▸ What you will do
An exact reproduction of the records is required, with all pictures omitted.

▸ Data for this exercise

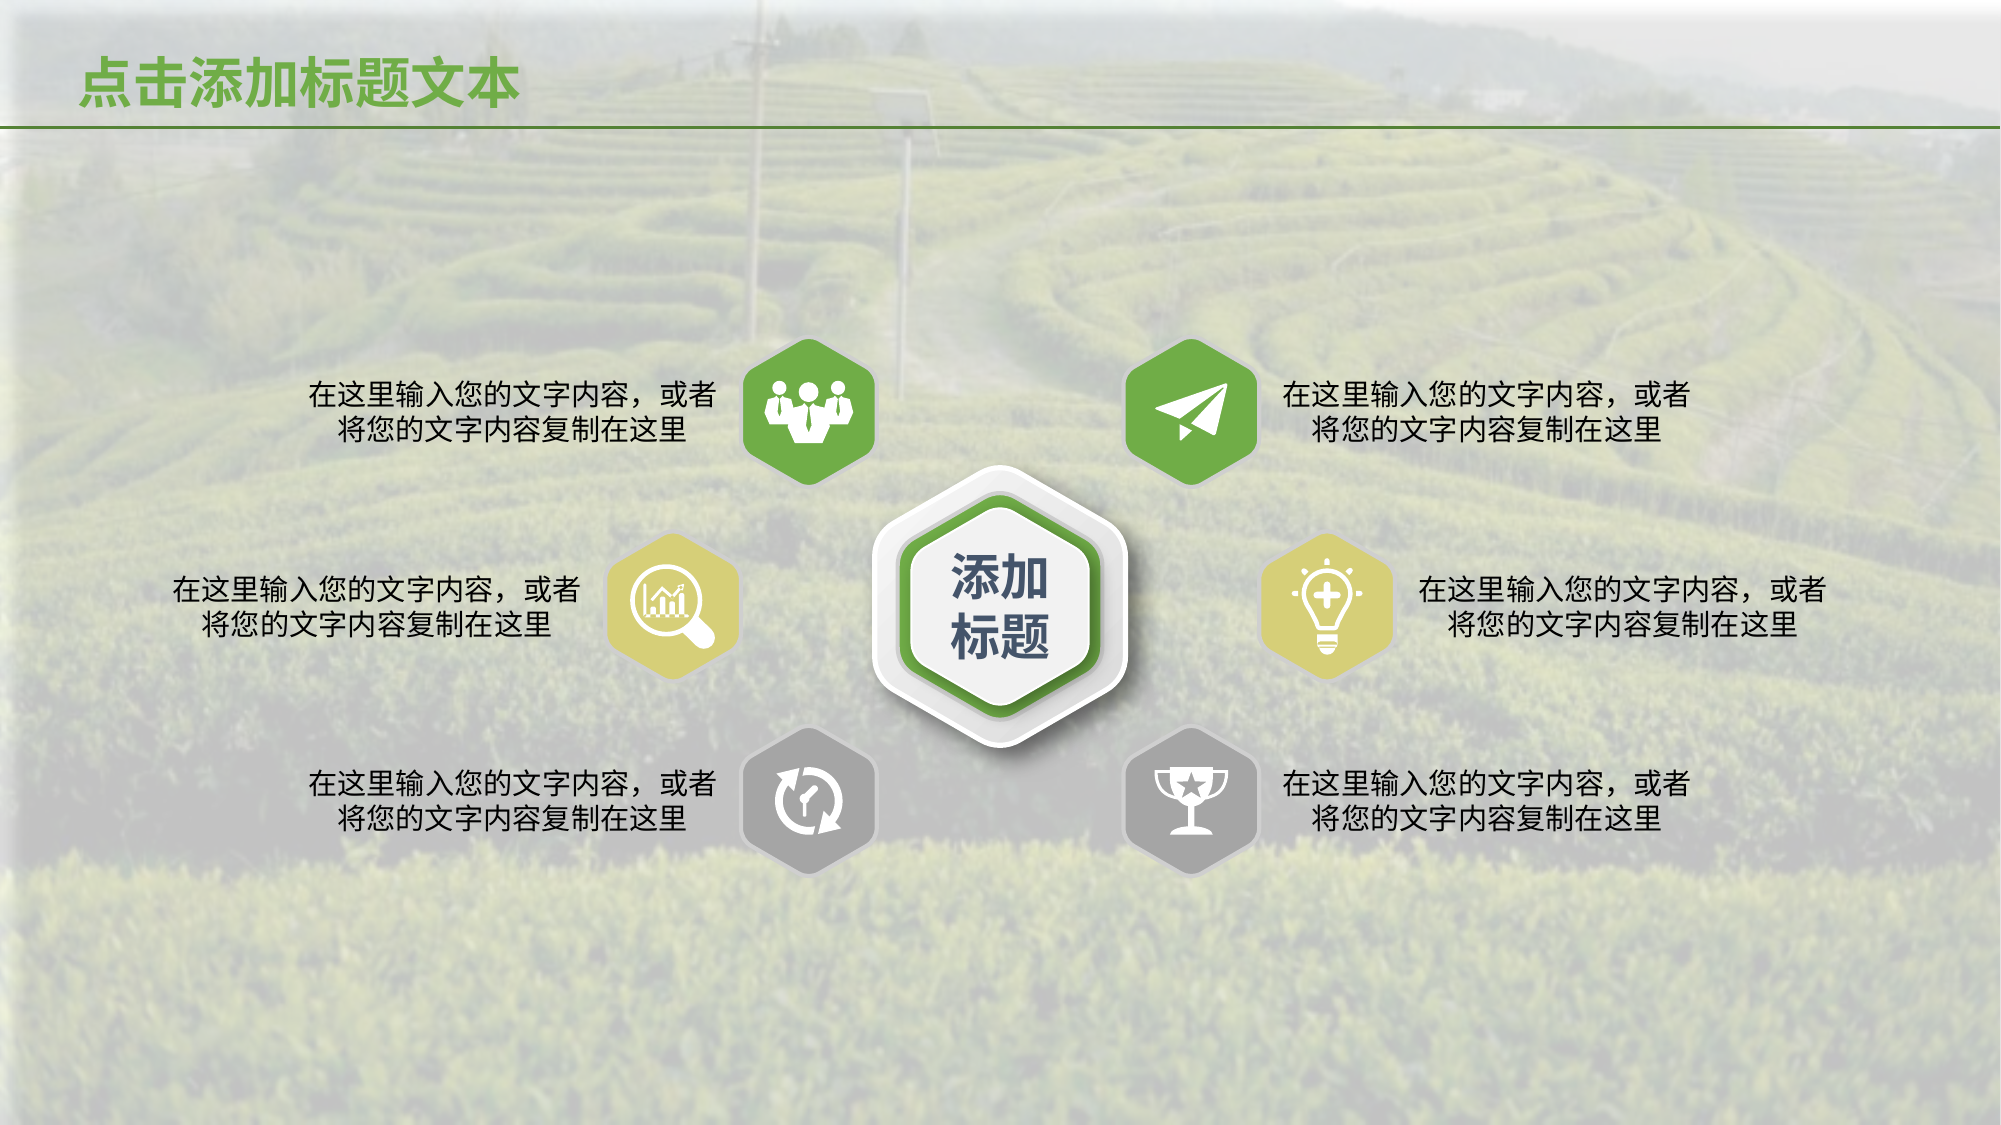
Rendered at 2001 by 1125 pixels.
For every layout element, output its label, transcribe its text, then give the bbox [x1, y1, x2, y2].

text_box [873, 466, 1127, 747]
text_box 在这里输入您的文字内容，或者将您的文字内容复制在这里 [148, 563, 606, 649]
text_box [1178, 422, 1194, 442]
text_box [1290, 557, 1364, 632]
text_box 在这里输入您的文字内容，或者将您的文字内容复制在这里 [284, 758, 741, 843]
text_box [1122, 724, 1259, 878]
text_box [774, 766, 817, 836]
text_box [1315, 633, 1339, 656]
text_box [741, 335, 878, 489]
text_box [606, 530, 742, 683]
text_box [939, 507, 1061, 538]
text_box 在这里输入您的文字内容，或者将您的文字内容复制在这里 [1395, 563, 1852, 649]
text_box 点击添加标题文本 [63, 40, 537, 122]
text_box [1258, 530, 1395, 683]
text_box 在这里输入您的文字内容，或者将您的文字内容复制在这里 [1259, 758, 1716, 843]
text_box [910, 555, 915, 658]
text_box [896, 492, 1102, 679]
text_box [1153, 766, 1230, 836]
text_box [935, 673, 1065, 706]
text_box [741, 724, 878, 878]
text_box [1085, 555, 1090, 658]
text_box 在这里输入您的文字内容，或者将您的文字内容复制在这里 [1259, 369, 1716, 454]
text_box 添加 标题 [915, 538, 1085, 673]
text_box [1153, 382, 1229, 437]
text_box 在这里输入您的文字内容，或者将您的文字内容复制在这里 [284, 369, 741, 454]
text_box [1122, 335, 1259, 489]
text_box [764, 380, 854, 444]
text_box [798, 784, 819, 818]
text_box [629, 563, 716, 650]
text_box [801, 766, 844, 836]
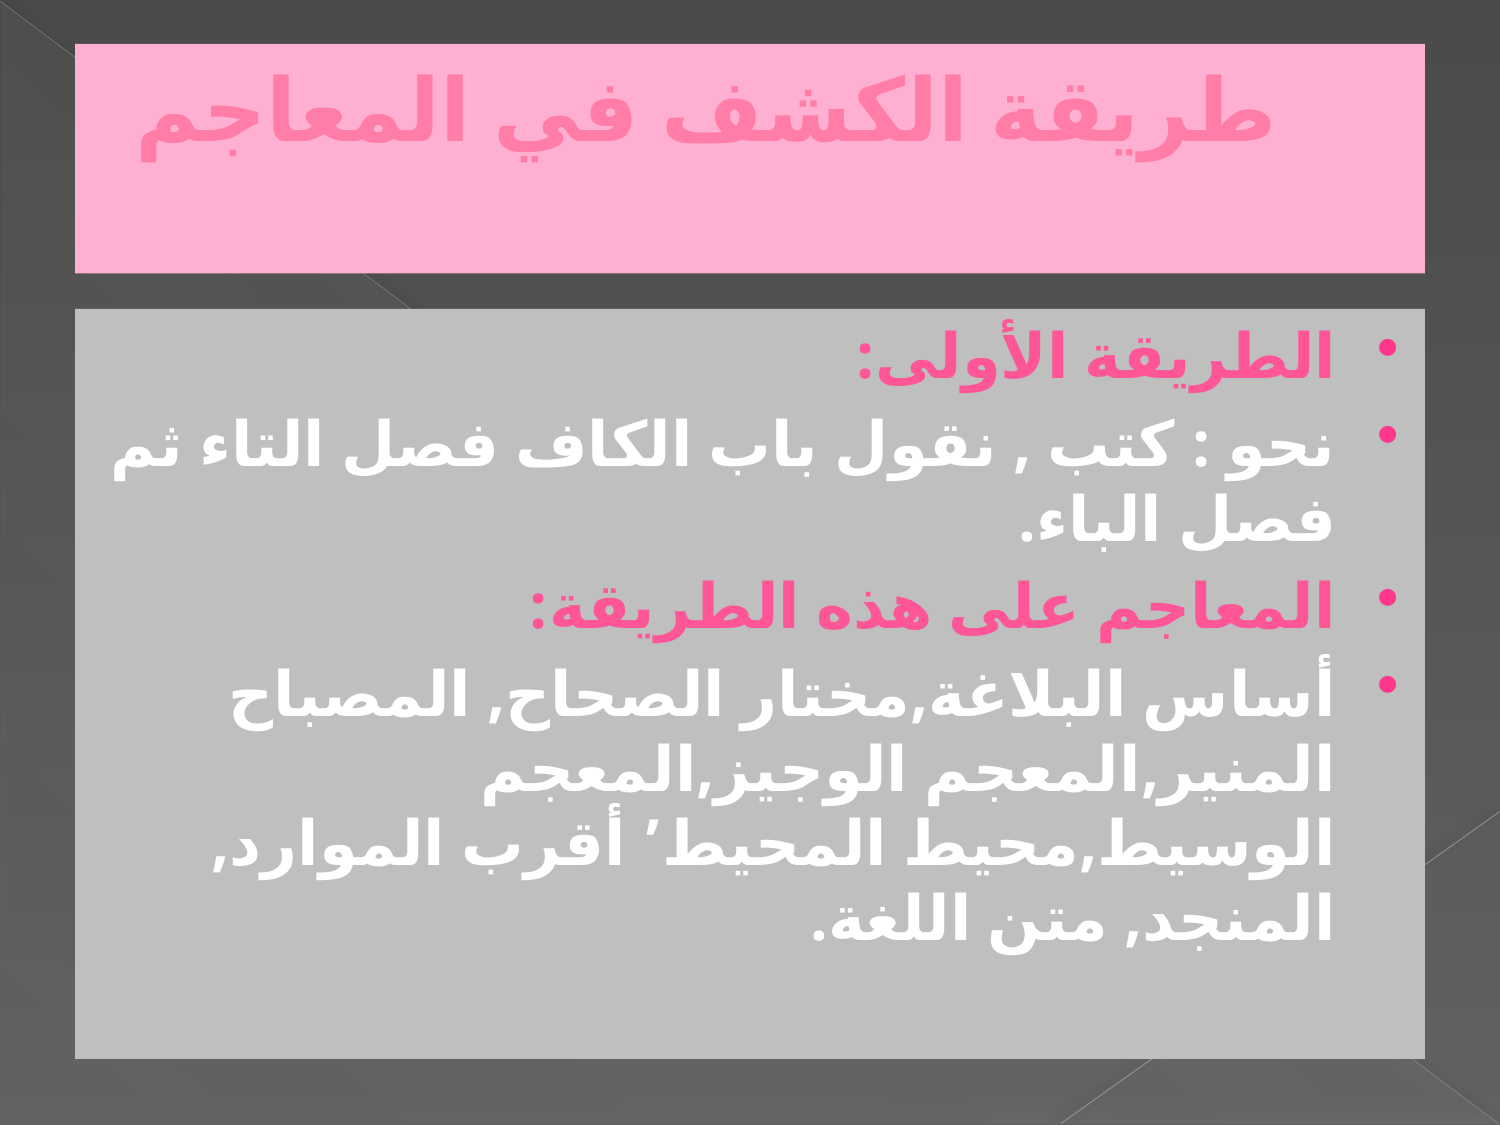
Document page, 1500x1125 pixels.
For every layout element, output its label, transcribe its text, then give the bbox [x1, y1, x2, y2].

title طريقة الكشف في المعاجم [75, 43, 1425, 274]
list الطريقة الأولى: نحو : كتب , نقول باب الكاف فصل التاء ثم فصل الباء. المعاجم على هذه الطريقة: أساس البلاغة,مختار الصحاح, المصباح المنير,المعجم الوجيز,المعجم الوسيط,محيط المحيط’ أقرب الموارد, المنجد, متن اللغة. [75, 308, 1425, 1059]
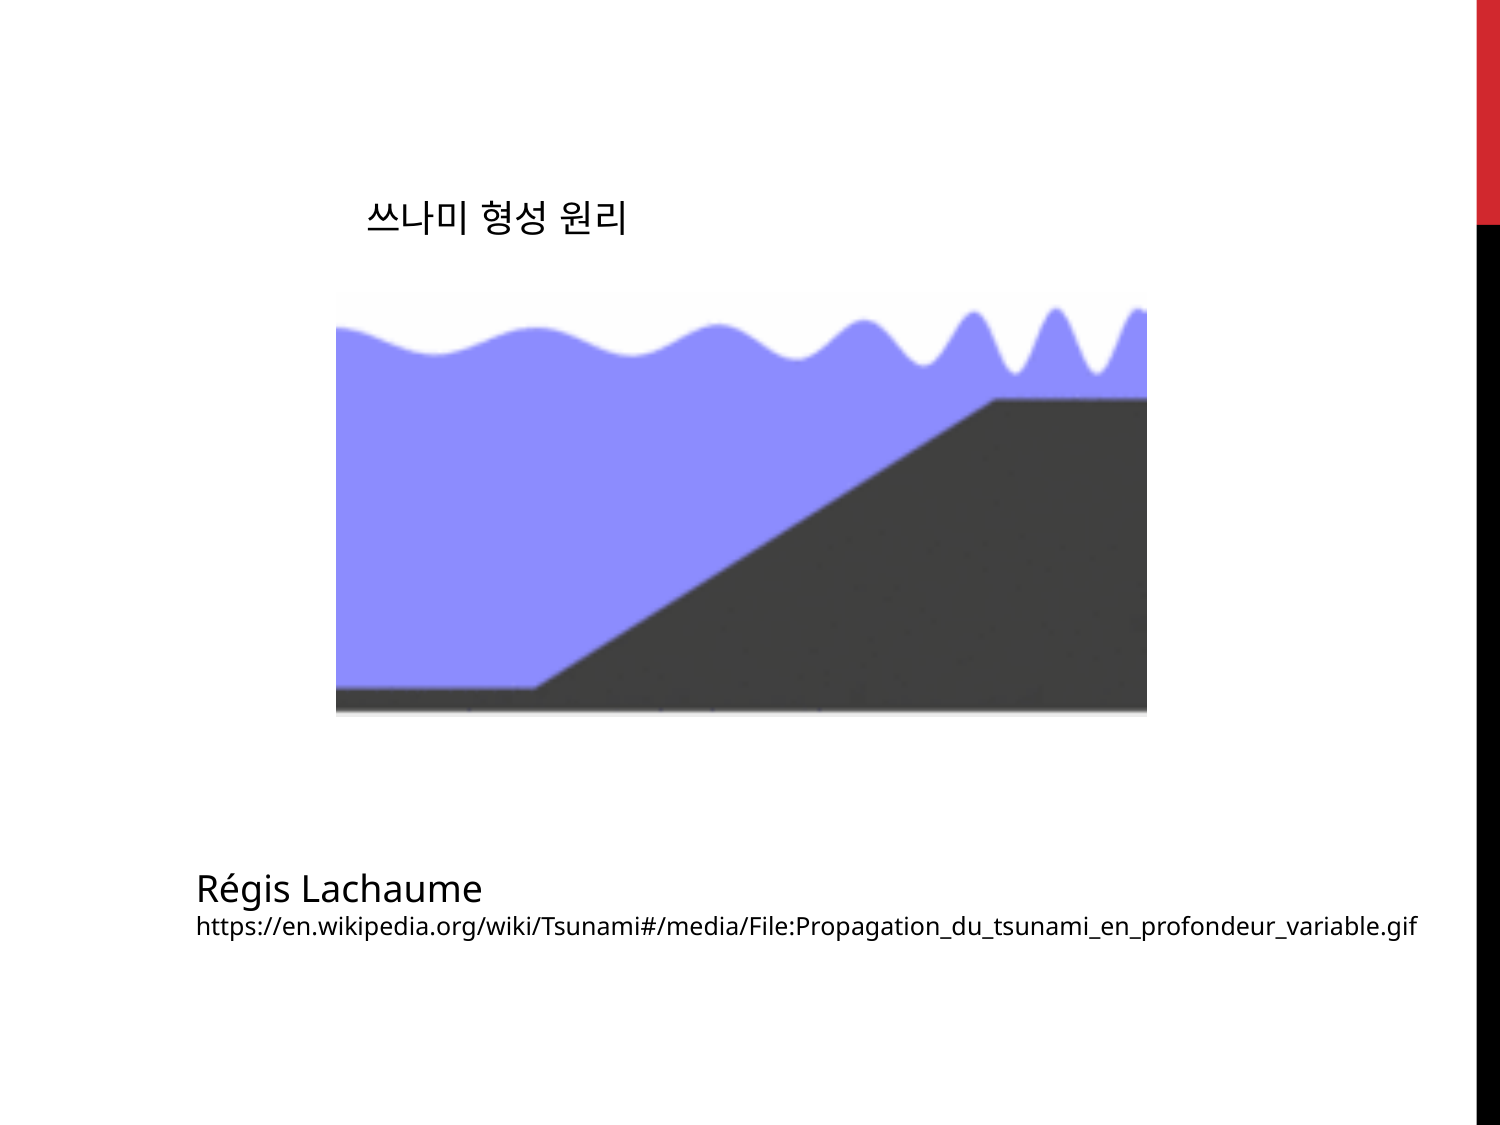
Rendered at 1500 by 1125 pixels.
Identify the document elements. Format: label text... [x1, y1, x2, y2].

▸ Task result
Rendered at 2001 by 1125 pixels.
For every layout element, output its label, transcribe its text, then give the bbox [x1, y1, x2, y2].

text_box [873, 466, 1127, 747]
text_box 在这里输入您的文字内容，或者将您的文字内容复制在这里 [148, 563, 606, 649]
text_box [1178, 422, 1194, 442]
text_box [1290, 557, 1364, 632]
text_box 在这里输入您的文字内容，或者将您的文字内容复制在这里 [284, 758, 741, 843]
text_box [1122, 724, 1259, 878]
text_box [774, 766, 817, 836]
text_box [1315, 633, 1339, 656]
text_box [741, 335, 878, 489]
text_box [606, 530, 742, 683]
text_box [939, 507, 1061, 538]
text_box 在这里输入您的文字内容，或者将您的文字内容复制在这里 [1395, 563, 1852, 649]
text_box 点击添加标题文本 [63, 40, 537, 122]
text_box [1258, 530, 1395, 683]
text_box 在这里输入您的文字内容，或者将您的文字内容复制在这里 [1259, 758, 1716, 843]
text_box [910, 555, 915, 658]
text_box [896, 492, 1102, 679]
text_box [1153, 766, 1230, 836]
text_box [935, 673, 1065, 706]
text_box [741, 724, 878, 878]
text_box [1085, 555, 1090, 658]
text_box 在这里输入您的文字内容，或者将您的文字内容复制在这里 [1259, 369, 1716, 454]
text_box 添加 标题 [915, 538, 1085, 673]
text_box [1153, 382, 1229, 437]
text_box 在这里输入您的文字内容，或者将您的文字内容复制在这里 [284, 369, 741, 454]
text_box [1122, 335, 1259, 489]
text_box [764, 380, 854, 444]
text_box [798, 784, 819, 818]
text_box [629, 563, 716, 650]
text_box [801, 766, 844, 836]
Document page, 1500x1125 pixels.
For every layout element, output its label, transcribe its text, then give the bbox [x1, y1, x2, y2].

title طريقة الكشف في المعاجم [75, 43, 1425, 274]
list الطريقة الأولى: نحو : كتب , نقول باب الكاف فصل التاء ثم فصل الباء. المعاجم على هذه الطريقة: أساس البلاغة,مختار الصحاح, المصباح المنير,المعجم الوجيز,المعجم الوسيط,محيط المحيط’ أقرب الموارد, المنجد, متن اللغة. [75, 308, 1425, 1059]
Rendered at 1500 by 1125 pixels.
Identify the document elements. Format: label text... [x1, y1, x2, y2].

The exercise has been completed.